**TASK TO COMPLETE**: Tally up the lines below that include the word "without". Answer with the number alone.

**GIVEN INFORMATION**:

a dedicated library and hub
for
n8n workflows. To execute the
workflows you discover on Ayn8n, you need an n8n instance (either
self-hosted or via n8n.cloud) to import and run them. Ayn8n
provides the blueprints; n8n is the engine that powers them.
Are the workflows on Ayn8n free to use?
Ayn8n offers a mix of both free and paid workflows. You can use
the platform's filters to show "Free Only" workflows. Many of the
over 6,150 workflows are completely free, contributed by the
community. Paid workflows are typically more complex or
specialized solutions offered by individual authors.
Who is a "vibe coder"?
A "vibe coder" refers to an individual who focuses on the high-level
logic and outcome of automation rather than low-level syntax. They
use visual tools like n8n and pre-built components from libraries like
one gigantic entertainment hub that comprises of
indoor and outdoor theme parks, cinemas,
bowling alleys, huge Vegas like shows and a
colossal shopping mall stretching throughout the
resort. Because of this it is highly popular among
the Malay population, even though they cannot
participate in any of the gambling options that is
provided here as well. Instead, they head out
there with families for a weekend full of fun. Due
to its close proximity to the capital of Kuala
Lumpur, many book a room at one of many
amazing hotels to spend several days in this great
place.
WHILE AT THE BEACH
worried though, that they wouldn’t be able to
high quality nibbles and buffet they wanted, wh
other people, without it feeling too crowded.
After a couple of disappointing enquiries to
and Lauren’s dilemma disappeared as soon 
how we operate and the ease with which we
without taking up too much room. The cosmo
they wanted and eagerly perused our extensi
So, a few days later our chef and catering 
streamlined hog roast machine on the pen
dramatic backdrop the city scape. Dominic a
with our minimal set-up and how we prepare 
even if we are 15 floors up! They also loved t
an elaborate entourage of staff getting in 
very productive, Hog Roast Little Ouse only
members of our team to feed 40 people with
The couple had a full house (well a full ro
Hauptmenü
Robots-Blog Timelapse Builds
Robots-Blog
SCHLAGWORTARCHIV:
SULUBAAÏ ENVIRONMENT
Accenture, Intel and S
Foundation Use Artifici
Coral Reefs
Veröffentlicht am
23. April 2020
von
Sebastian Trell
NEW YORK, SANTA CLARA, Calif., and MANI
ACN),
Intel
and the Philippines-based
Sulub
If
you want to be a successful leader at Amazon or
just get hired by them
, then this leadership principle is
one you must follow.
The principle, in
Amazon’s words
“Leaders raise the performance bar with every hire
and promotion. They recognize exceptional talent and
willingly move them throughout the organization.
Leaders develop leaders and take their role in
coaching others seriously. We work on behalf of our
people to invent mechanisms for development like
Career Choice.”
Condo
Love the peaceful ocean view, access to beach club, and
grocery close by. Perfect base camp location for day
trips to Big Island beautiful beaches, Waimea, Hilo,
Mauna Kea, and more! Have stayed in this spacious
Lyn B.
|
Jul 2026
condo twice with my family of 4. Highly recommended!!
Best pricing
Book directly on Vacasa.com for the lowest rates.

**SOLUTION TO THIS TASK**: 2